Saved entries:
^^^^
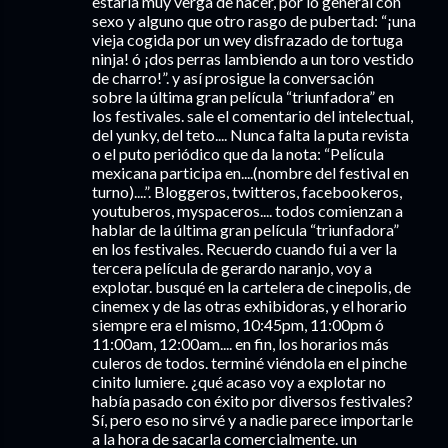
estaría muy verga de hacer, por lo general con
sexo y alguno que otro rasgo de pubertad: “¡una
vieja cogida por un wey disfrazado de tortuga
ninja! ó ¡dos perras lambiendo a un toro vestido
de charro!”. y así prosigue la conversación
sobre la última gran película “triunfadora” en
los festivales. sale el comentario del intelectual,
del yunky, del teto.... Nunca falta la puta revista
o el puto periódico que da la nota: “Película
mexicana participa en....(nombre del festival en
turno)....”. Bloggeros, twitteros, facebookeros,
youtuberos, myspaceros.... todos comienzan a
hablar de la última gran película “triunfadora”
en los festivales. Recuerdo cuando fui a ver la
tercera película de gerardo naranjo, voy a
explotar. busqué en la cartelera de cinepolis, de
cinemex y de las otras exhibidoras, y el horario
siempre era el mismo, 10:45pm, 11:00pm ó
11:00am, 12:00am.... en fin, los horarios más
culeros de todos. terminé viéndola en el pinche
cinito lumiere. ¿qué acaso voy a explotar no
había pasado con éxito por diversos festivales?
Sí, pero eso no sirvé y a nadie parece importarle
a la hora de sacarla comercialmente. un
^^^^
Could you set out every line from the start of the rows through the line containing "los festivales. sale" as a numbered list, skipping blank lines and leaving the pictures out?

1. estaría muy verga de hacer, por lo general con
2. sexo y alguno que otro rasgo de pubertad: “¡una
3. vieja cogida por un wey disfrazado de tortuga
4. ninja! ó ¡dos perras lambiendo a un toro vestido
5. de charro!”. y así prosigue la conversación
6. sobre la última gran película “triunfadora” en
7. los festivales. sale el comentario del intelectual,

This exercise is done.